Two questions for believers in/practitioners of Eastern religions/disciplines: 1) What have CK and Hegel (or CK’s Hegel) missed – that is, what better defines an essence of Buddhism or other related non-Christian religion? 2) To whatever extent Hegel (or CK’s Hegel) has things essentially right, what must Buddhism/The East become in our time?
Okay. I don’t know the answer to either question, but I can tell you what the “neo-post-Hegelian” Wilber emphasizes. Perhaps that will head things in the right direction. Okay. One of Wilber’s big things is referred to as “The Levels of Being.” It connects with an older idea called “The Preternatural Pentad.” Wilber takes the Sanskrit five strata of mind(manas)-ego(ahamkara)-intellect(buddhi)-soul(prakriti)-spirit(purusha) and presents it as the more Western friendly Physical, Emotional, Mental, Soulful, and Spiritual levels.
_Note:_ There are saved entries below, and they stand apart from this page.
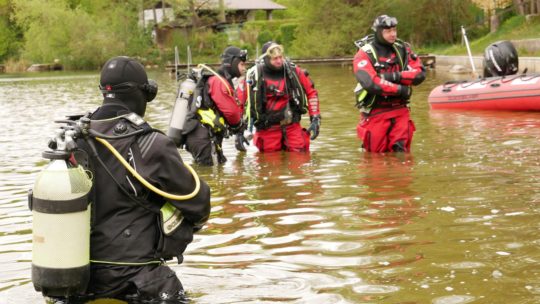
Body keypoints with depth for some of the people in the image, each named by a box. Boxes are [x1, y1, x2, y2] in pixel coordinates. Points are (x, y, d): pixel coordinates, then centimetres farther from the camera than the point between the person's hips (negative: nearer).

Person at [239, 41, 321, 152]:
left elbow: (311, 92, 8)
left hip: (292, 125, 2)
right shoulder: (254, 76, -10)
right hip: (268, 128, -2)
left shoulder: (293, 71, -3)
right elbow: (239, 101, -4)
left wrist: (315, 119, 3)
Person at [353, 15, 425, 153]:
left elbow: (420, 73, -4)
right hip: (375, 112, -3)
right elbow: (370, 83, -22)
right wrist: (400, 89, -18)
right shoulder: (364, 54, -7)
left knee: (401, 151, -1)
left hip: (400, 110, 3)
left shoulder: (402, 49, 6)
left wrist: (395, 76, -18)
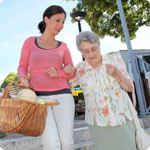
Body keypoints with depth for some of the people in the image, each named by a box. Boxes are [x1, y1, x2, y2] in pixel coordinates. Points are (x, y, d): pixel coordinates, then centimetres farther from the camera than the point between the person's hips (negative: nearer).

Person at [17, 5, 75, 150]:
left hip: (62, 96, 2)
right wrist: (23, 80, -17)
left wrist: (58, 73, -12)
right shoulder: (30, 41, 9)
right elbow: (22, 68, 6)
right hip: (39, 98, -1)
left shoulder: (63, 46, 12)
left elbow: (72, 74, 11)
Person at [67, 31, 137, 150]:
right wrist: (65, 71, -10)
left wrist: (117, 74, -21)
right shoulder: (79, 69, 0)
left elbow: (130, 87, 0)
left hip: (122, 118, 1)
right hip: (98, 122, 0)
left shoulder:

With that hierarchical structuring in mind, Wilber points out that the mistake we usually make is to try and “illuminate” the highest reality according to the perceptions of lower levels of consciousness. That doesn’t work. The mind (manas) is not self-illumining. Even the third level of consciousness (intellect-buddhi) is not equipped to explain the Truth. So to realize the Truth we must be absorbed in Spirit. I think the teacher who has realized Spirit level consciousness who you might relate to best is Sri Aurobindo. He was Western educated in the late 1800s, was very active politically and even militarily for awhile, and told the yoga people of his time that they had to realize Truth out in the world, not just internally.